Adding training cost as default monitor channel
alexjc opened this issue · 6 comments
We've been trying to find a way to get the training cost at a high-level in the code, but it seems that's being discarded and is not available. One way we considered would be to add this to the monitor by default, even when there's no validation dataset.
Would this be possible to add? It'd make integrating pylearn2 within Python code, and getting useful metrics back much easier.
Thanks!
cc: @ssamot
Usually either train_objective
or train_nll
is what you want, for a classification task.
Thanks, going to look into it now!
I noticed there are no channels (not even training-cost related) if there's no validation set specified for monitoring. Is that correct?
Monitoring channels are computed with respect to monitoring datasets. If there's no datasets specified for monitoring (doesn't necessarily need to be a validation set, though that's usually the useful thing to monitor) then very little will be monitored, typically.
Does that mean you need at least two passes to get a cost function value? Shouldn't you be able to get this from just one pass of the training set?

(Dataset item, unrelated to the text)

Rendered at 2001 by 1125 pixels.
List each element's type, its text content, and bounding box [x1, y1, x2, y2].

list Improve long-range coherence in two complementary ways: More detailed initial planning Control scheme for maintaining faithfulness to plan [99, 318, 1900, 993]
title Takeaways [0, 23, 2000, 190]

You could get something cost function value like with SGD. But you're
updating parameters on each minibatch, and so what you actually could get
is an evaluation of the cost before each step. But by the time you've
finished a pass through the dataset you've got a potentially very different
network than what you used to compute your cost estimate on the first
minibatch, and so averaging those per-minibatch costs together gets you
something that's potentially quite pessimistic and doesn't really
correspond to the training cost from any particular version of the network.

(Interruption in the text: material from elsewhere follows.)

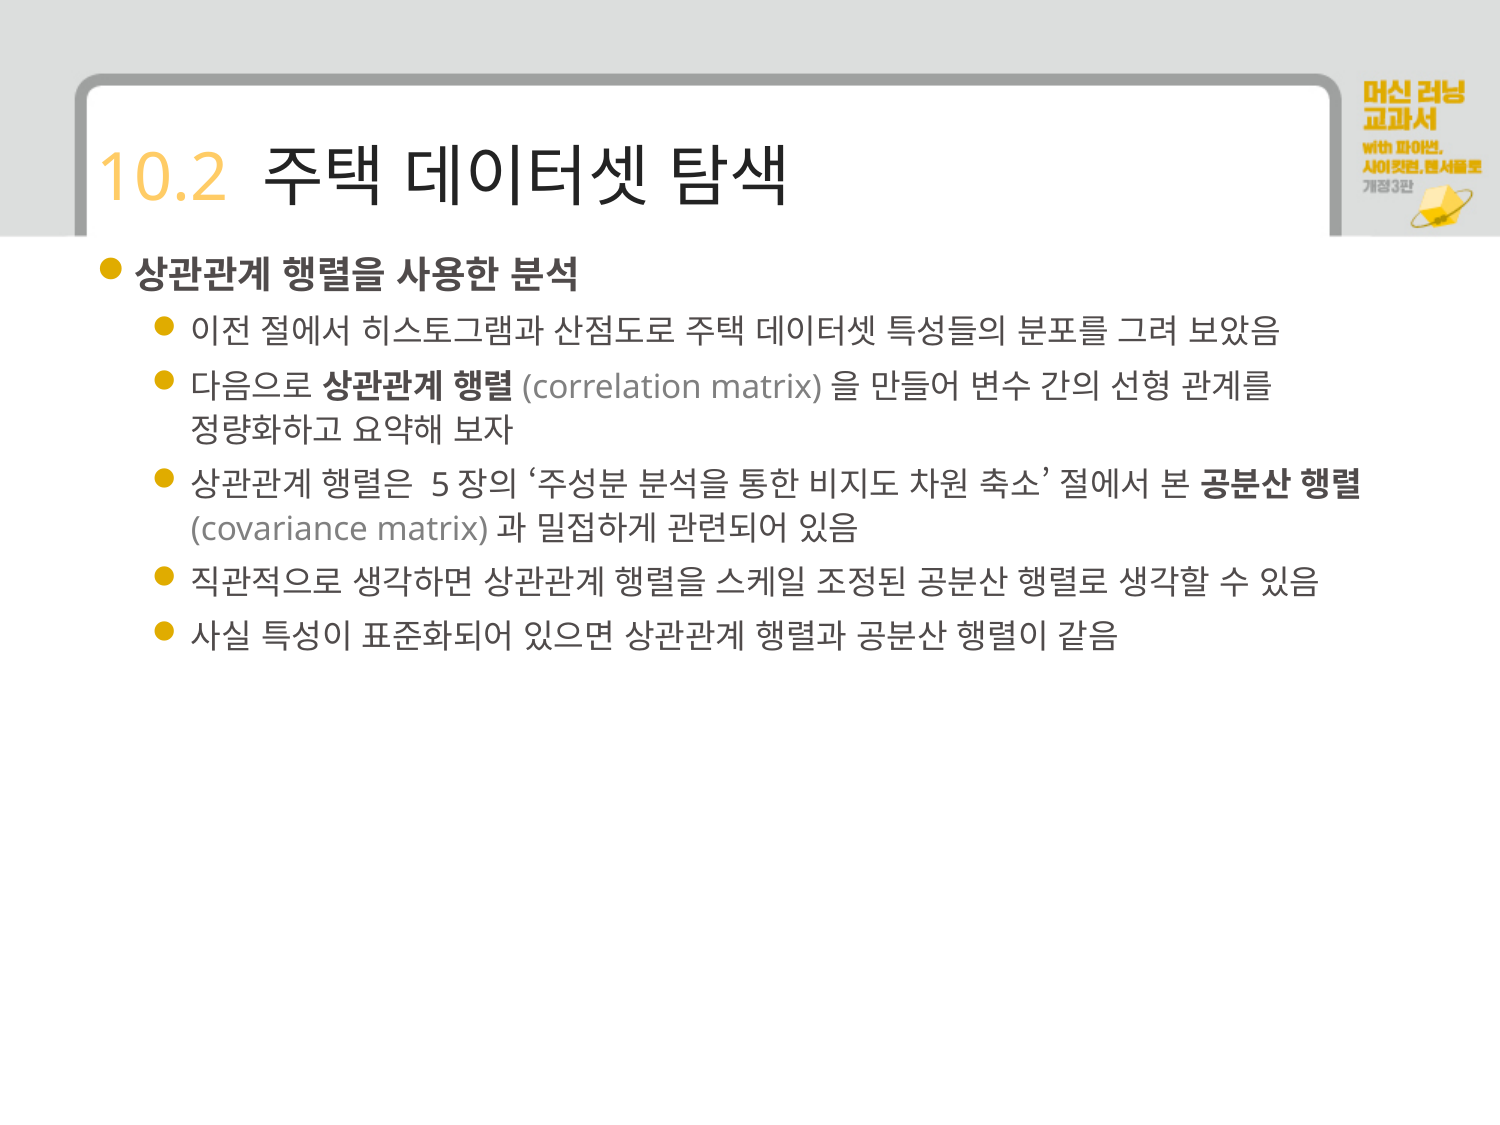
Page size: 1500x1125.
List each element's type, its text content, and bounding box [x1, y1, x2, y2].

title 10.2 주택 데이터셋 탐색 [81, 90, 1412, 222]
picture [0, 0, 1500, 1125]
list 상관관계 행렬을 사용한 분석 이전 절에서 히스토그램과 산점도로 주택 데이터셋 특성들의 분포를 그려 보았음 다음으로 상관관계 행렬(correlation matrix)을 만들어 변수 간의 선형 관계를 정량화하고 요약해 보자 상관관계 행렬은 5장의 ‘주성분 분석을 통한 비지도 차원 축소’ 절에서 본 공분산 행렬(covariance matrix)과 밀접하게 관련되어 있음 직관적으로 생각하면 상관관계 행렬을 스케일 조정된 공분산 행렬로 생각할 수 있음 사실 특성이 표준화되어 있으면 상관관계 행렬과 공분산 행렬이 같음 [81, 239, 1412, 1054]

Suffice it to say, that isn't implemented at the moment. I'm not saying
it's not potentially a little bit useful, but you might get a more reliable
estimate of the objective function with a monitoring dataset that consists
of a larger-than-minibatch-but-still-smaller-than-whole-dataset sample from
your training set: e.g. the equivalent of 10-20 minibatches, but all
evaluated with the same model parameters.
I'm not saying it's not potentially a little bit useful
I understand the argument about getting a pessimistic version of the cost value (as you average over mini-batches during learning), but you can use this over training epochs to a get a somewhat "free" indication of where/if you are going anywhere. Yes, it's not perfect, but computation-wise it should be close to nill, right?